University of Wisconsin–Madison (2008–2011)
As chancellor, Martin led successful initiatives to increase need-based financial aid, improve undergraduate education, and enhance research administration. The Madison Initiative for Undergraduates promoted student advising, innovations in undergraduate programs, and faculty diversity. Martin also spearheaded an effort to gain greater operating flexibility and increased autonomy for Wisconsin’s flagship campus. Martin advocated for diversity during her tenure. At the 2008 Diversity Forum, she closed the event stating, "We are a plural people whose joint efforts are required to address the world's problems. ... Interactions are key to realizing our full potential as human beings and groups."

Madison Initiative for Undergraduates
Martin's first major policy initiative as Chancellor was the implementation of an incremental four-year tuition increase plan called the Madison Initiative for Undergraduates. This plan pays for more undergraduate course offerings, additional faculty and staff to teach those courses, enhanced student services, and supplemental (and eventually complete) financial assistance for students whose families make under $80,000 a year. The plan was approved by the Board of Regents on May 8, 2009.

Go Big Read!
Martin has also created the university's first Common Read program, known as Go Big Read!, which began in Fall 2009. The inaugural selected title was In Defense of Food: An Eater's Manifesto, by Michael Pollan. For Fall 2010, the announced selection was The Immortal Life of Henrietta Lacks by Rebecca Skloot.

New Badger Partnership
In 2010, Martin initiated a series of public fora concerning what she described as a "new business model for UW–Madison". This proposal, called the "New Badger Partnership", was purportedly intended to safeguard the university finance and help mend the state's fiscal gaps. As part of this proposal, Martin called for "greater flexibility for the university, combined with reasonable forms of accountability and more effective operations" which "can strengthen the university's position and its ability to serve the state." Among its early stated aims were the ability to set market-based tuition, provide more financial aid and compensate faculty separately from pay plans for other state agencies. The most radical feature of this plan involved the separation of UW-Madison from the University of Wisconsin System, and redesignating it as a public authority governed by an independent Board of Trustees. The plan, however, proved polarizing, and Martin left for Amherst the following year.

Publications

Books
 Woman and Modernity: The (Life)Styles of Lou Andreas-Salomé, Cornell University Press, 1991.
 Femininity Played Straight: The Significance of Being Lesbian, Routledge Press, 1996.

Other
 "Sex Change vs. Social Change", Review of The Transsexual Empire, by Janice G. Raymond, Bread & Roses, vol. 2, no. 3, 1980, pp. 41–41.

**DATASET RECORDS:**
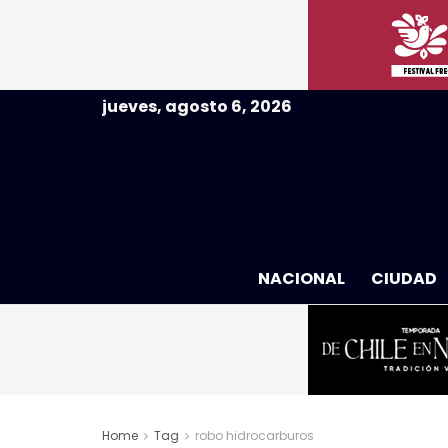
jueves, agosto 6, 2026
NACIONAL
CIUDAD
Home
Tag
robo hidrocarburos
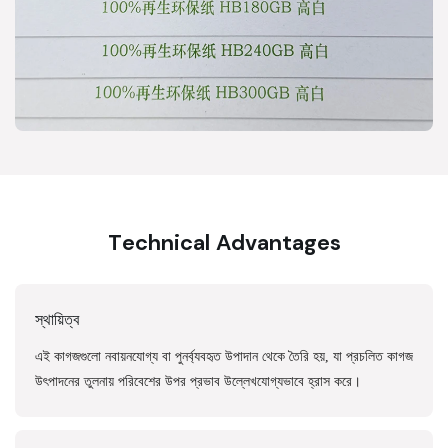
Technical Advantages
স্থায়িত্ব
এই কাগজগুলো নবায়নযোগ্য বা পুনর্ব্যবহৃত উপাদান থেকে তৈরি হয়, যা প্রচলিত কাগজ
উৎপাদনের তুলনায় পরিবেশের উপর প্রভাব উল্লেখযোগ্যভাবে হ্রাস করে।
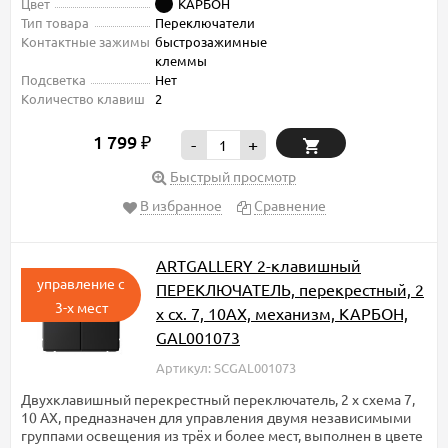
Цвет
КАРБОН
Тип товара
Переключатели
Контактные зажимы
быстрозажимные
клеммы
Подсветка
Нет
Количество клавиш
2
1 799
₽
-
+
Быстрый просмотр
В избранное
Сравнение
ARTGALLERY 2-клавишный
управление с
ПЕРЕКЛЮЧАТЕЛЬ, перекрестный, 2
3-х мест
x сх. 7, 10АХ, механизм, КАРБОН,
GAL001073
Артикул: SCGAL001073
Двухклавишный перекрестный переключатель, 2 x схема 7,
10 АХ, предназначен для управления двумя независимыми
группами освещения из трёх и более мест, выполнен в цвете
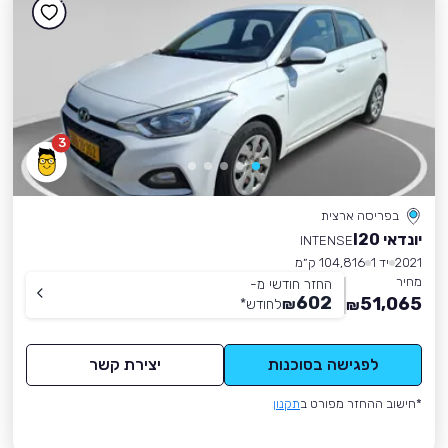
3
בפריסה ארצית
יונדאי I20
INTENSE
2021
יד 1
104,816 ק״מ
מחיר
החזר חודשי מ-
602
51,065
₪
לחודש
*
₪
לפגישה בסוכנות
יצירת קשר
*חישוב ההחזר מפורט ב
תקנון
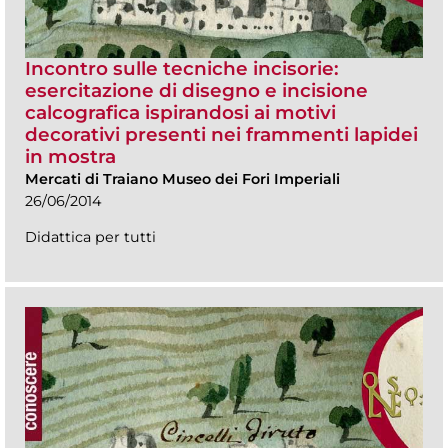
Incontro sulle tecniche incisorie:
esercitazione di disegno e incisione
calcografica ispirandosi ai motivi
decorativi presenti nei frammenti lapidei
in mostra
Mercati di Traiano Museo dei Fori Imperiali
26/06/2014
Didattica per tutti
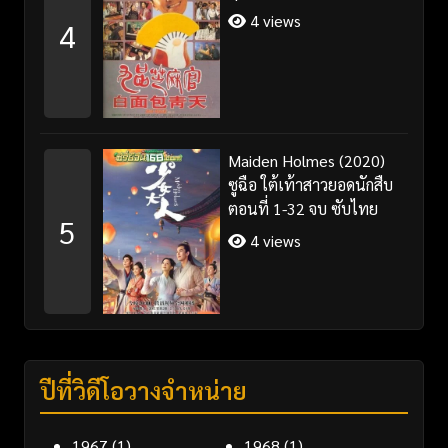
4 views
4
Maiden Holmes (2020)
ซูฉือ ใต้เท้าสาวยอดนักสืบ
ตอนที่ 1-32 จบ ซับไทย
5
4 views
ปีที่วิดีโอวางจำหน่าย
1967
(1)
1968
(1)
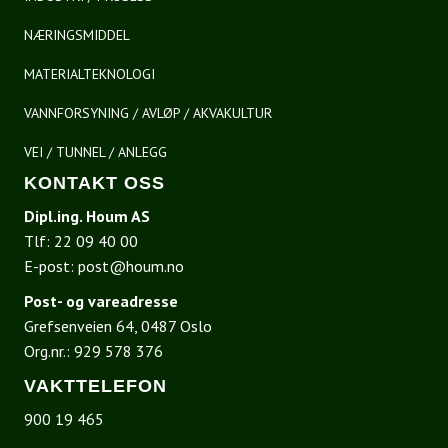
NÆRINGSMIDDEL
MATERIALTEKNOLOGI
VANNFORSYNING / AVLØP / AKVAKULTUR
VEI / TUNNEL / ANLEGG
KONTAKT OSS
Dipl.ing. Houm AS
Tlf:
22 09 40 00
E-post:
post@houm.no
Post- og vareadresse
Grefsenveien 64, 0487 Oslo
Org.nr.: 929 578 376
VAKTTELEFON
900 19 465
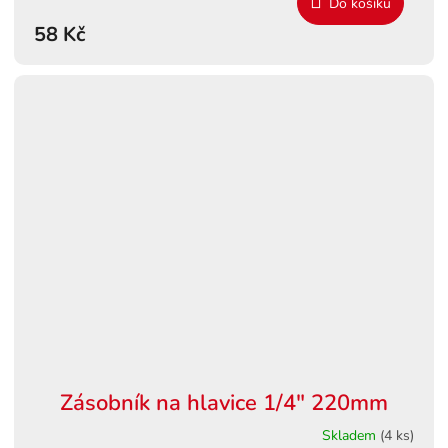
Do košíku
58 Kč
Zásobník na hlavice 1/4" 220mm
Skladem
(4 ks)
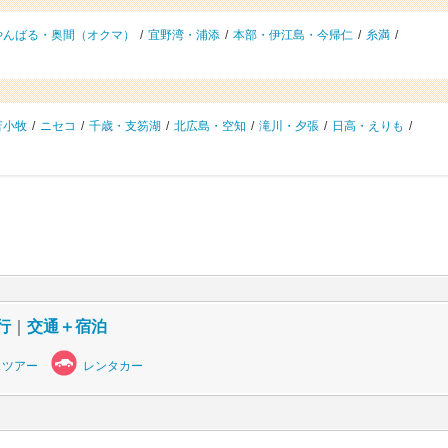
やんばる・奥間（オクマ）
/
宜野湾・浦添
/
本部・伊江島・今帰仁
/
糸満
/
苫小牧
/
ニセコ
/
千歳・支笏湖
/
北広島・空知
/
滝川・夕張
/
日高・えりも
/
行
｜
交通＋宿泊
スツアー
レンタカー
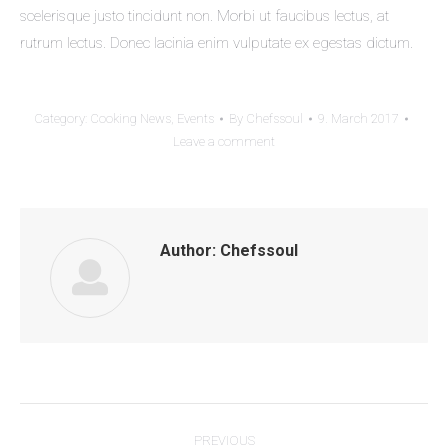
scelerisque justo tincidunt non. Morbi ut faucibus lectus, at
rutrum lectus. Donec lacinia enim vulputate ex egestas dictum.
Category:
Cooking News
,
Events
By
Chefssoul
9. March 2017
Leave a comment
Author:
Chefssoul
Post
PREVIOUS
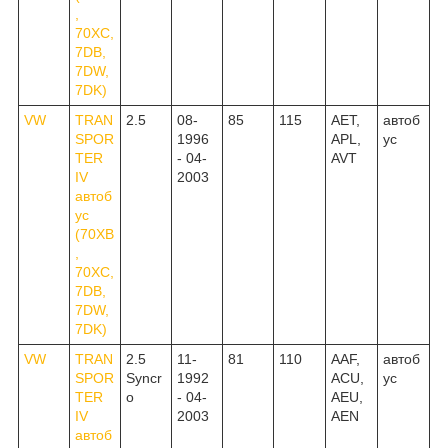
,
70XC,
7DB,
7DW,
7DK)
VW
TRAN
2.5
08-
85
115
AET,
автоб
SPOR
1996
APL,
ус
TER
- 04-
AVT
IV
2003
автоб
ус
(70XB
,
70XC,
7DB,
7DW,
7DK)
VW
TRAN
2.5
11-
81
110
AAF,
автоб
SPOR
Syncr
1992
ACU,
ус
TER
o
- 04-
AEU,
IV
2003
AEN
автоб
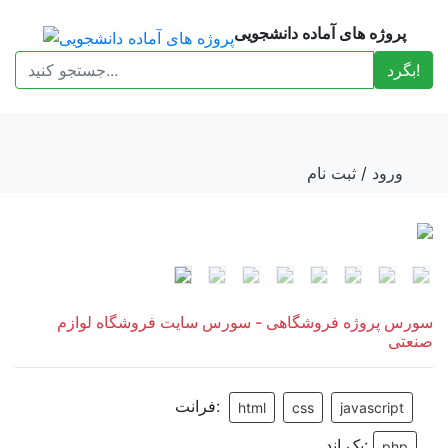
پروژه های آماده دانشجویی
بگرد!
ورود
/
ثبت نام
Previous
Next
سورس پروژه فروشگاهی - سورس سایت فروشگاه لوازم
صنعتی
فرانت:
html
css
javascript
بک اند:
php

==

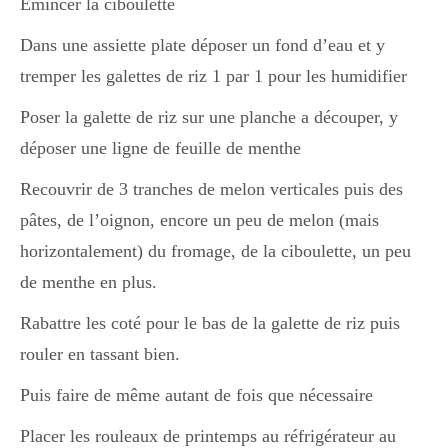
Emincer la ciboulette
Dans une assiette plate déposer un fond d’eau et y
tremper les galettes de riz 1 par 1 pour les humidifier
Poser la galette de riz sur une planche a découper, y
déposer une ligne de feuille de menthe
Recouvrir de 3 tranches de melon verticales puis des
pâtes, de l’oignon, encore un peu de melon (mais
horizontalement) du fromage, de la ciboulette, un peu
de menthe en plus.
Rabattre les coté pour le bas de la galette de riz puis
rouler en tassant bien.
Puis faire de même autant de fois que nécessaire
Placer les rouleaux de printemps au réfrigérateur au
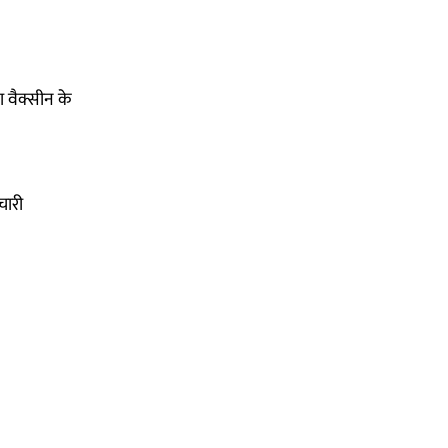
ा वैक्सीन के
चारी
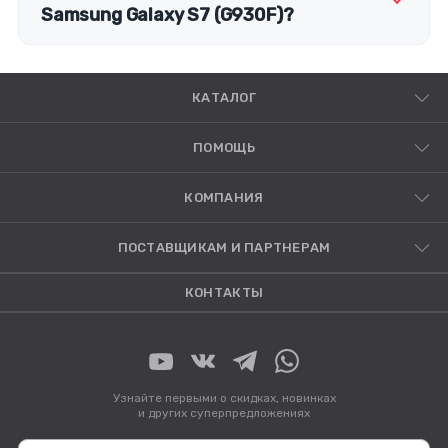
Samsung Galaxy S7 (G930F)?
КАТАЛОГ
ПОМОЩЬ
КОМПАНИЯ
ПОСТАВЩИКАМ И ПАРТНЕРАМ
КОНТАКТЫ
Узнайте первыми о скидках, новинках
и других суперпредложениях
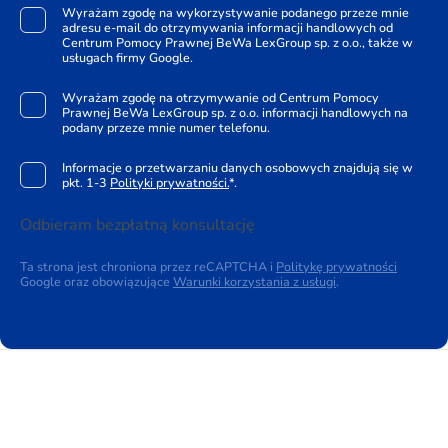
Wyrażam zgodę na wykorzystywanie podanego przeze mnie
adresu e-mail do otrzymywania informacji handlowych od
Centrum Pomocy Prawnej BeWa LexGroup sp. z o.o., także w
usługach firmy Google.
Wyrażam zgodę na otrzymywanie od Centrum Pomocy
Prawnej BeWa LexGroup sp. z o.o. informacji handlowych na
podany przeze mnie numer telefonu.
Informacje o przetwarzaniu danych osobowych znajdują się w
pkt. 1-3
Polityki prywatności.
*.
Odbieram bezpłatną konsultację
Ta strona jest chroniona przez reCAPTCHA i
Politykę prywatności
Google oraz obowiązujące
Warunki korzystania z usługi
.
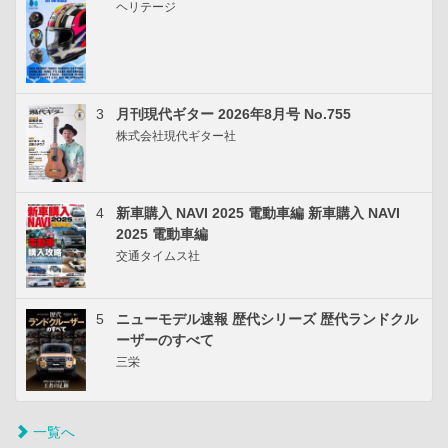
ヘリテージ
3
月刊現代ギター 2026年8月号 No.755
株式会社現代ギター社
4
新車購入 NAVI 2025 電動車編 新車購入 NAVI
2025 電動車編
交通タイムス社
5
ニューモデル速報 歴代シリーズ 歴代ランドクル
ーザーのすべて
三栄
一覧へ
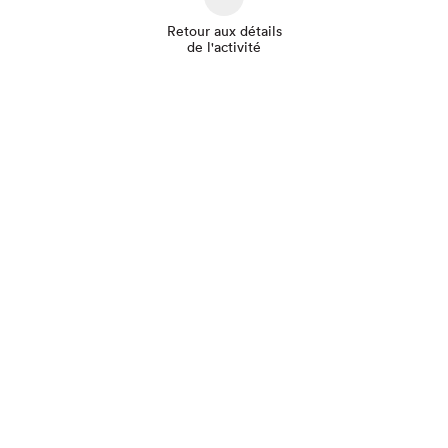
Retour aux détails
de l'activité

**WHAT THIS EXERCISE ASKS:**
A) Using the text on Martin's UW–Madison chancellorship, answer the following:
(i) On what date did the Board of Regents approve the Madison Initiative for Undergraduates?
(ii) What was the inaugural title chosen for Go Big Read!?
(iii) Which press published Femininity Played Straight: The Significance of Being Lesbian?
B) Translate this sentence from the text on Martin's UW–Madison chancellorship into French: "Martin has also created the university's first Common Read program, known as Go Big Read!, which began in Fall 2009."
C) Carry on the text about Martin's UW–Madison chancellorship from its final line.
The material comes from another source than the text on Martin's UW–Madison chancellorship.

**WRITTEN RESPONSES:**
A)
(i) May 8, 2009
(ii) In Defense of Food: An Eater's Manifesto, by Michael Pollan
(iii) Routledge Press

B) Martin a également créé le premier programme de lecture commune de l'université, appelé Go Big Read!, qui a débuté à l'automne 2009.

C)
 "Feminism, Criticism, and Foucault", New German Critique, vol. 27, Autumn, 1982, pp. 3–30.
 "A Study in Contrasts", Review of Gynesis: Configurations of Women and Modernity, by Alice Jardine, The Woman's Review of Books, vol. 4, no. 1., Oct., 1986, p. 22.
 "Lesbian Identity and Autobiographical Difference[s]", Life/Lines: Theorizing Women’s Autobiography, edited by Bella Brodzki and Celeste Schenck, Cornell University Press, 1988, pp. 77–104.
 "The Hobo, the Fairy, and the Quarterback", Profession, 1994, pp. 15–20.
 "Sexualities without Genders and Other Queer Utopias", Diacritics, vol. 24, no. 2/3, Critical Crossings (Summer–Autumn, 1994), pp. 104–121.
 "Teaching Literature, Changing Cultures”, PMLA, vol. 112, no. 1, Special Topic: The Teaching of Literature (Jan., 1997), pp. 7–25.
 "Success and Its Failures", Feminist Consequences: Theory for the New Century, edited by Elisabeth Bronfen and Misha Kavka, Columbia University Press, 2001, pp. 353–380
 Mohanty, Chandra Talpade. “What’s Home Got to Do with It? (With Biddy Martin)”, Feminism without Borders: Decolonizing Theory, Practicing Solidarity, Duke University Press, 2003, pp. 85–105
 "The Work of Love", New German Critique, no. 95, Special Issue for David Bathrick (Spring - Summer, 2005), pp. 27–36.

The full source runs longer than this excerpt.